I really want to try out this language. I love the idea of Erlang but the few times I've had to deal with it (an ejabberd chat server was one) I found it to be a bit too quirky. Every video I've seen with Joe Armstrong leads me to believe he was an under-appreciated genius. Isolated processes and message passing (Actors) seem a good candidate for the future of distributed programming (see this recent video from Crockford on his new Misty programming language [1] - notice how the questions were about Elixir/Erlang). I love pattern matching and elixir uses this to a high degree.
However, I am not 100% sold. Clearly this community punches above its weight, and the BEAM is obviously no slouch and is a brilliant choice for a platform to build upon. But I get concerned looking at the magic of LiveView (and LiveBook).
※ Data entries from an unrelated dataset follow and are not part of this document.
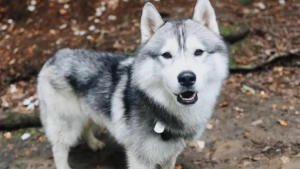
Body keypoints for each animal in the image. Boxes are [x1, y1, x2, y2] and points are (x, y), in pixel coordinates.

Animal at [38, 0, 227, 168]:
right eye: (166, 55)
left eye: (198, 52)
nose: (187, 78)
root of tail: (55, 56)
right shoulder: (140, 160)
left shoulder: (170, 155)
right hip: (67, 126)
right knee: (59, 150)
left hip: (89, 111)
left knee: (86, 128)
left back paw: (94, 144)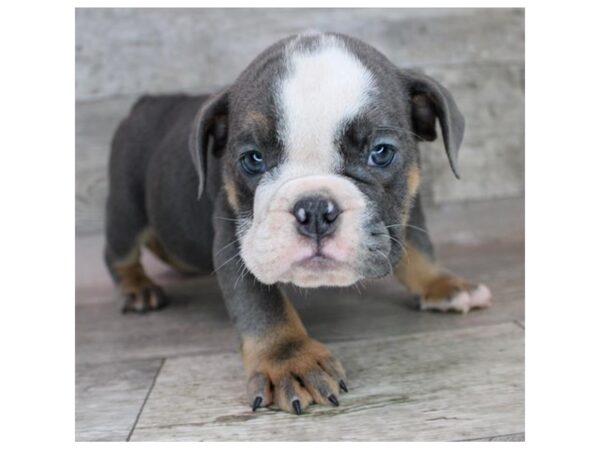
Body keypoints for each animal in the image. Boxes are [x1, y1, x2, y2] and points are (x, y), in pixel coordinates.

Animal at [105, 31, 492, 414]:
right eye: (253, 159)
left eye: (381, 153)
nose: (316, 210)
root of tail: (145, 102)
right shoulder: (235, 240)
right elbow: (261, 303)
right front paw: (288, 359)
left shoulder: (405, 208)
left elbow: (419, 247)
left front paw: (443, 284)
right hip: (127, 209)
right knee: (119, 253)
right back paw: (138, 288)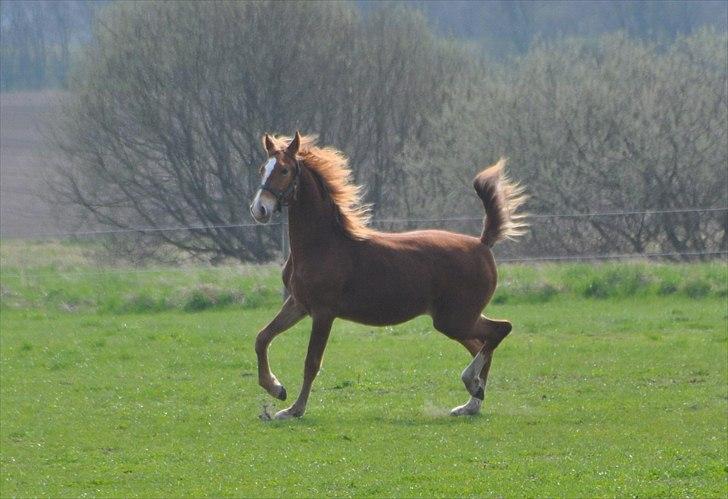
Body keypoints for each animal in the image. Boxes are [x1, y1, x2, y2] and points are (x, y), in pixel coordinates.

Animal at [249, 132, 524, 418]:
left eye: (284, 170)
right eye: (262, 169)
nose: (259, 209)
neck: (323, 244)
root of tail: (482, 244)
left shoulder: (323, 312)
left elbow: (311, 362)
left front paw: (294, 409)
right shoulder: (298, 304)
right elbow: (262, 338)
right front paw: (276, 389)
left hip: (455, 319)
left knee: (499, 330)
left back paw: (472, 384)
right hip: (456, 319)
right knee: (481, 344)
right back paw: (471, 401)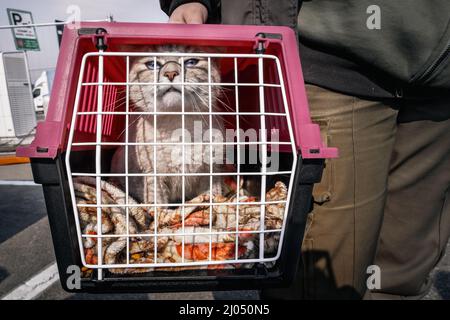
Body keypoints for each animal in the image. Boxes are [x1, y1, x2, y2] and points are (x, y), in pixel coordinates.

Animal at [17, 21, 338, 292]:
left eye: (191, 62)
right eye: (153, 65)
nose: (171, 73)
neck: (179, 127)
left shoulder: (211, 177)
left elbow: (210, 205)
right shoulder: (153, 181)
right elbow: (158, 214)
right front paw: (159, 232)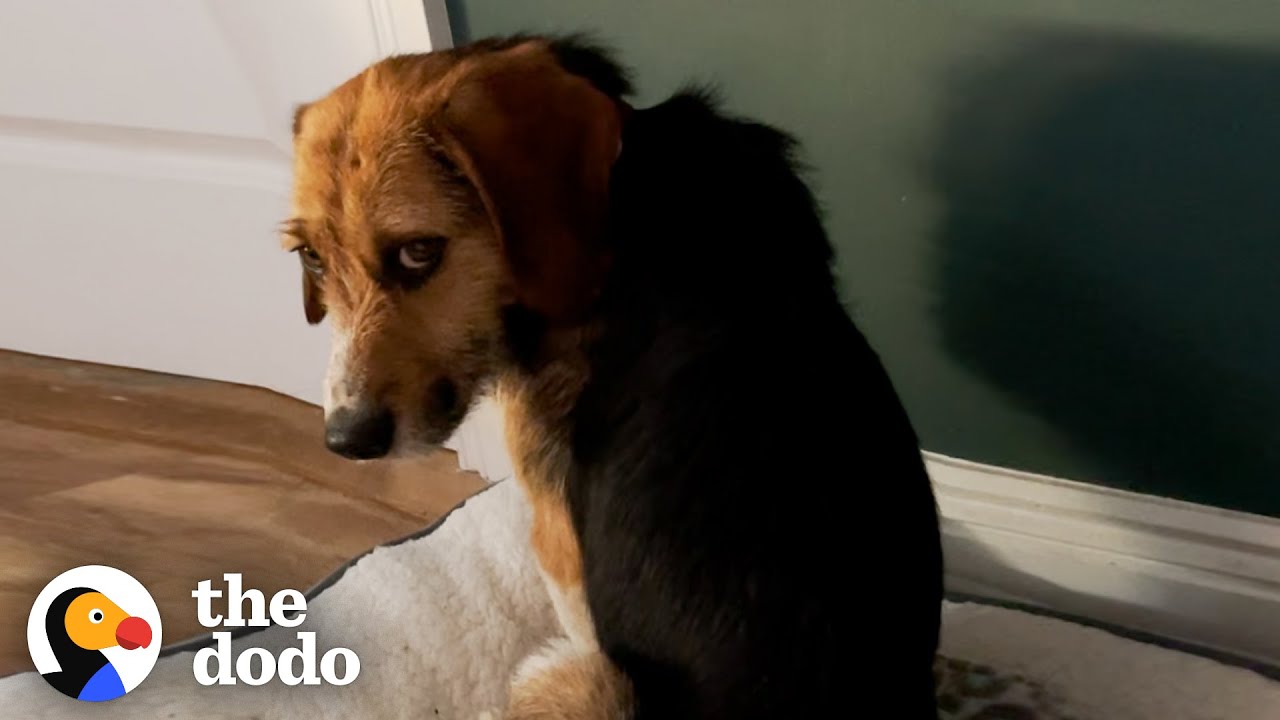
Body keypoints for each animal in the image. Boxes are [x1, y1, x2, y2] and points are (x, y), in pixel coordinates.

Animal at [285, 33, 947, 717]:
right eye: (311, 258)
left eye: (419, 252)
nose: (347, 441)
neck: (630, 193)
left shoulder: (561, 551)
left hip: (577, 676)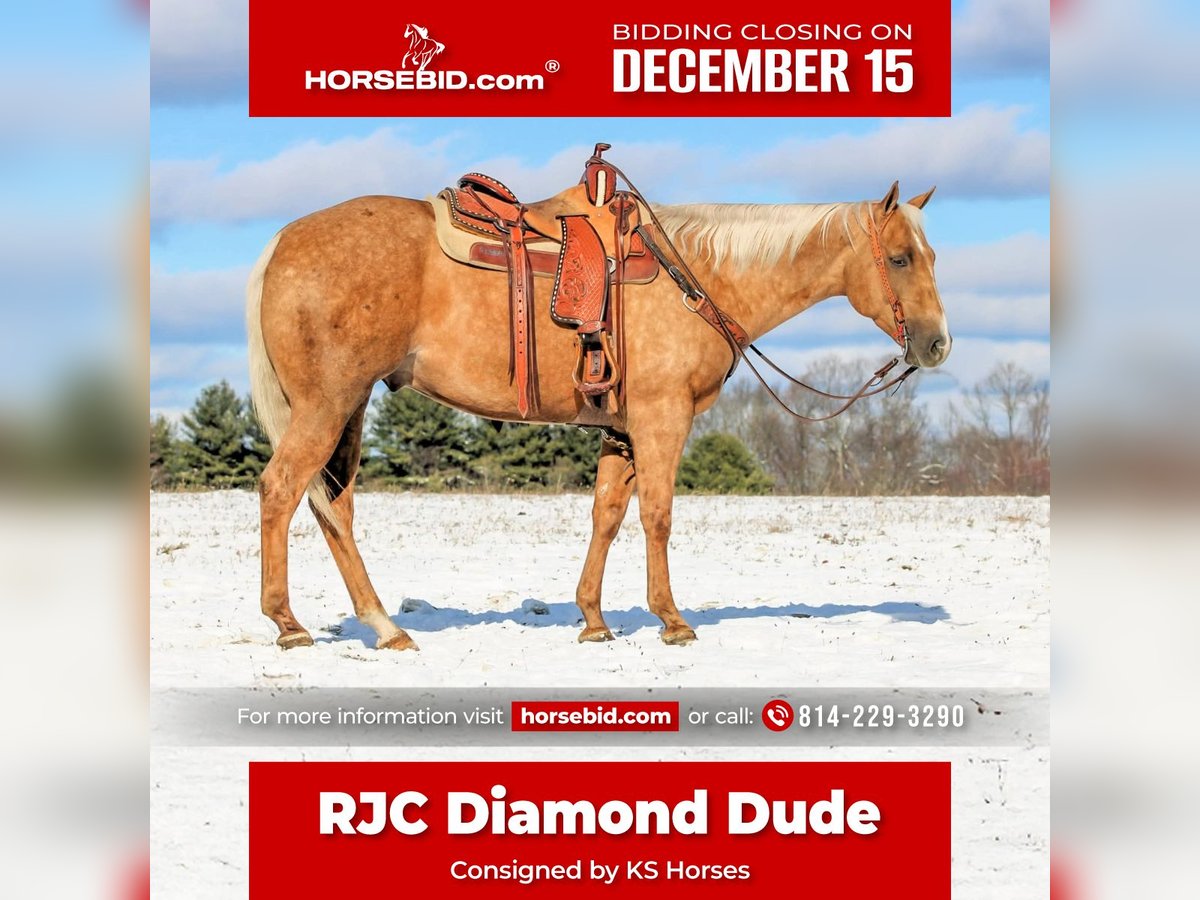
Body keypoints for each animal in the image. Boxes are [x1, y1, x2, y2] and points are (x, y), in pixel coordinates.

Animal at [245, 176, 950, 652]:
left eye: (932, 255)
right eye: (899, 258)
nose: (936, 344)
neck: (699, 277)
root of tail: (279, 242)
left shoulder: (620, 432)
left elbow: (606, 517)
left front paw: (592, 619)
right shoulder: (663, 422)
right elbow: (657, 517)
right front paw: (672, 620)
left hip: (349, 409)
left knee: (333, 508)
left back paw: (385, 626)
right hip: (328, 405)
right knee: (282, 490)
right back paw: (289, 624)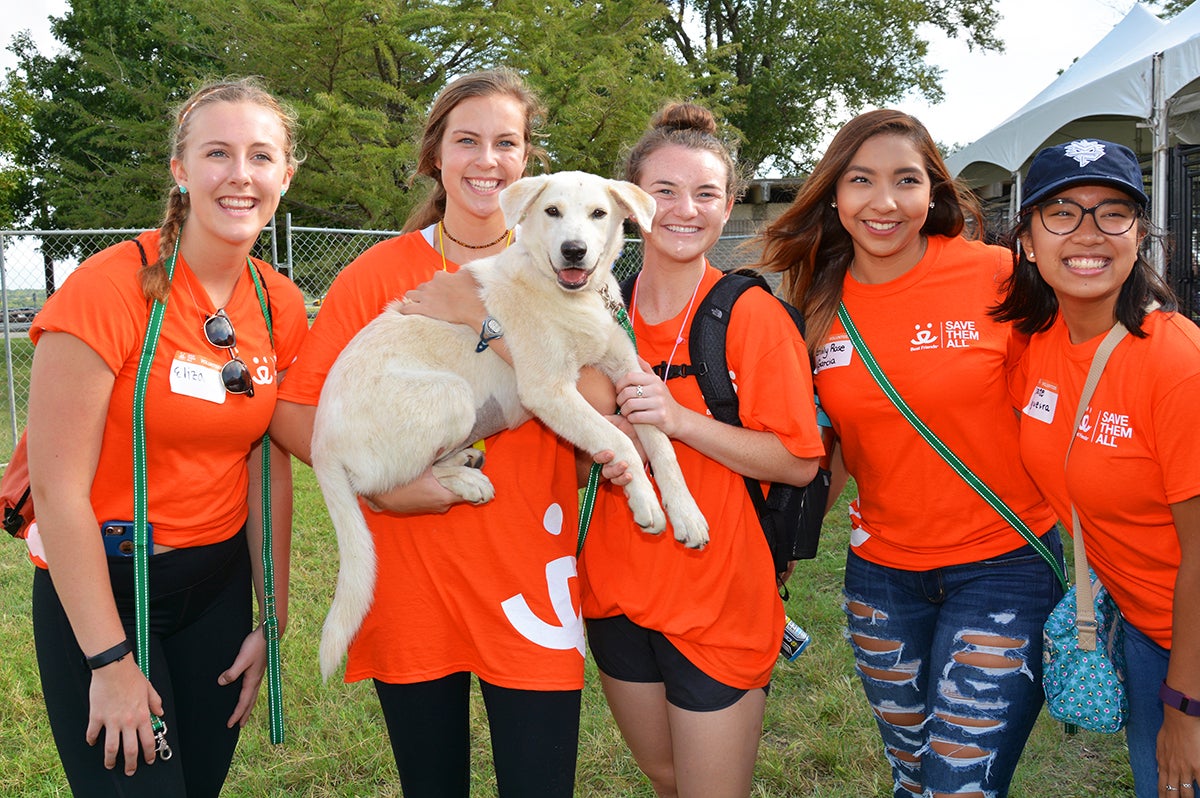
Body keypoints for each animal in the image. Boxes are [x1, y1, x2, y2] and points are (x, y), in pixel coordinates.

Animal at [309, 171, 705, 676]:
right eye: (552, 211)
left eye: (599, 213)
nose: (574, 251)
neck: (571, 297)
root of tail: (320, 443)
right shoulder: (548, 390)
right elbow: (620, 439)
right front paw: (645, 501)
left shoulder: (630, 376)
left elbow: (663, 447)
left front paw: (686, 514)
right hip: (453, 396)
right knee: (388, 481)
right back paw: (466, 481)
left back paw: (466, 461)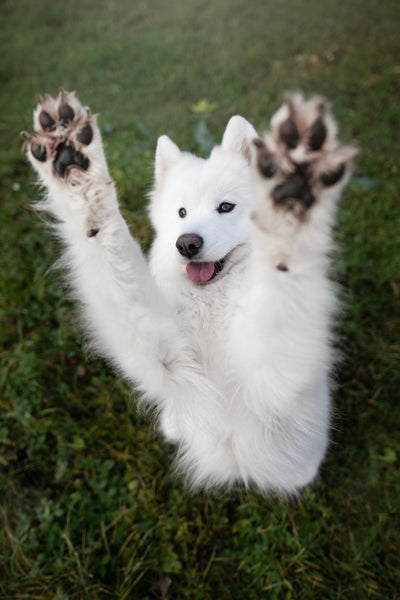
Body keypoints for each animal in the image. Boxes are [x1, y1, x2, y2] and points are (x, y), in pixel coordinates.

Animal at [22, 89, 356, 492]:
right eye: (181, 213)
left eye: (226, 207)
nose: (187, 244)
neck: (215, 301)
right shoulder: (164, 355)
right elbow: (109, 253)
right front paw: (72, 163)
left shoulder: (271, 377)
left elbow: (282, 281)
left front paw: (294, 189)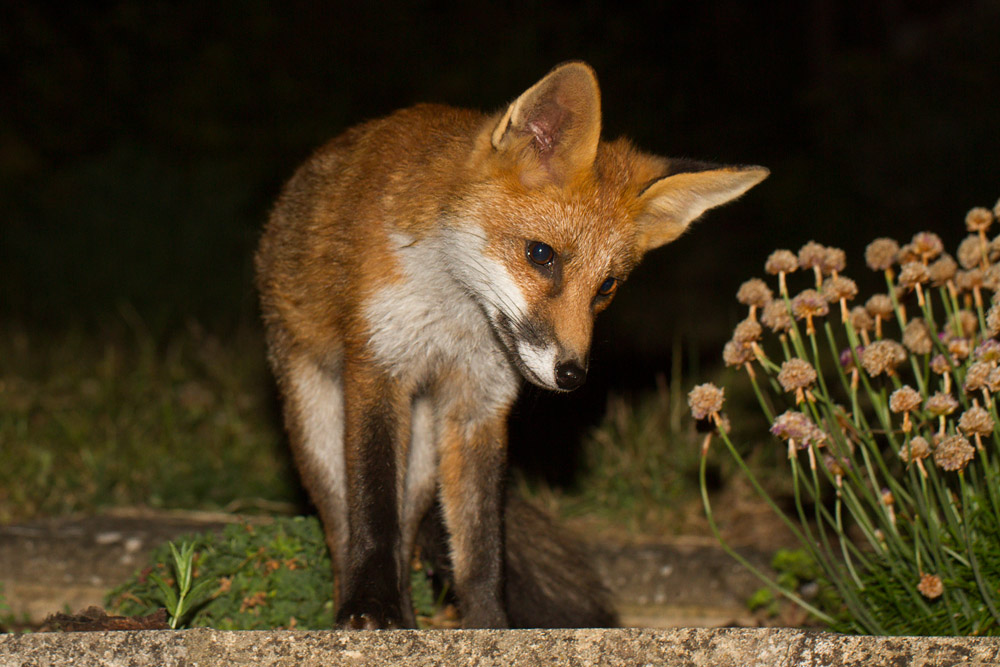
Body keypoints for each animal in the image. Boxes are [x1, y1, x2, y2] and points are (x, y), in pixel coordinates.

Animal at [255, 61, 767, 629]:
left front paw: (488, 626)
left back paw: (408, 614)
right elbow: (373, 508)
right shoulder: (378, 367)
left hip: (425, 450)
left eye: (606, 288)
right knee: (342, 525)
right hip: (317, 422)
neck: (454, 318)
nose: (572, 374)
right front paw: (370, 609)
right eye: (541, 255)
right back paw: (359, 604)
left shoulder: (479, 406)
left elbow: (481, 546)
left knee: (410, 529)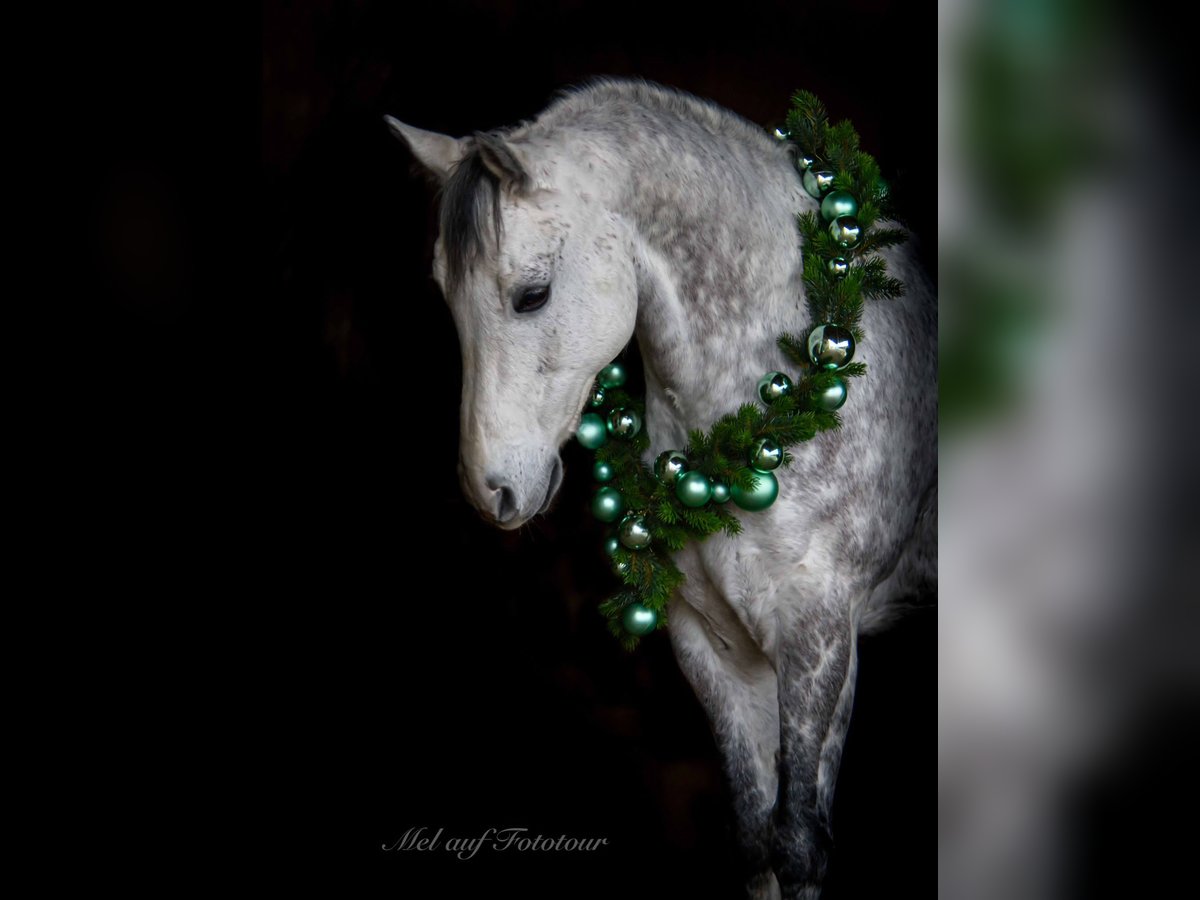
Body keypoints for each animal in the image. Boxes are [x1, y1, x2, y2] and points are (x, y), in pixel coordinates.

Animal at [384, 79, 936, 900]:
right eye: (445, 296)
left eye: (532, 296)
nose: (492, 490)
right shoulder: (713, 646)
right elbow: (758, 840)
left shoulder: (820, 644)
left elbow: (799, 843)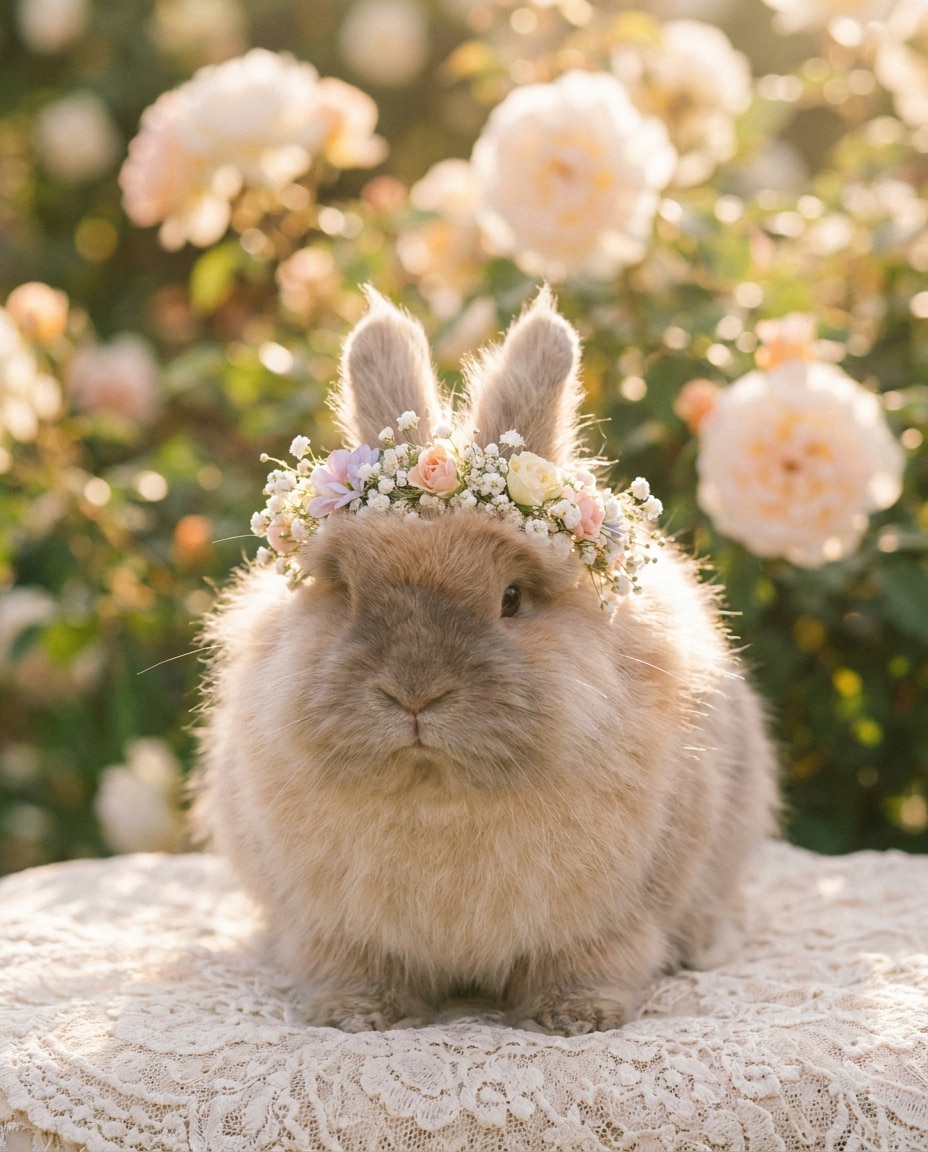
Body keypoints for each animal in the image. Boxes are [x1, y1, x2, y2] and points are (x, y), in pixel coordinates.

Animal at [192, 287, 779, 1035]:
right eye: (346, 593)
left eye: (512, 598)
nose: (415, 694)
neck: (437, 788)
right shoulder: (336, 930)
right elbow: (354, 967)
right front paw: (360, 1017)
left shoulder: (611, 923)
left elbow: (592, 964)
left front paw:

My experience is that if something sounds too good to be true, it often is. A lot of the jargon is also totally unfamiliar to me - things like GenServers and other esoteric kinds of platform specific knowledge. It feels like stepping into a one-way portal, I'm not sure any knowledge in that universe is transferable.
There is a huge risk in niche languages and platforms. Hard to hire for, hard to find libraries for, hard to find blogs/tutorials/etc. With alternatives like Go having a pretty respectable concurrency story ... it is pretty hard to justify taking the risk on such a small community.
But kudos to that community. It is honestly impressive to me what they have achieved. I'm also very excited to see what happens with their type system implementation.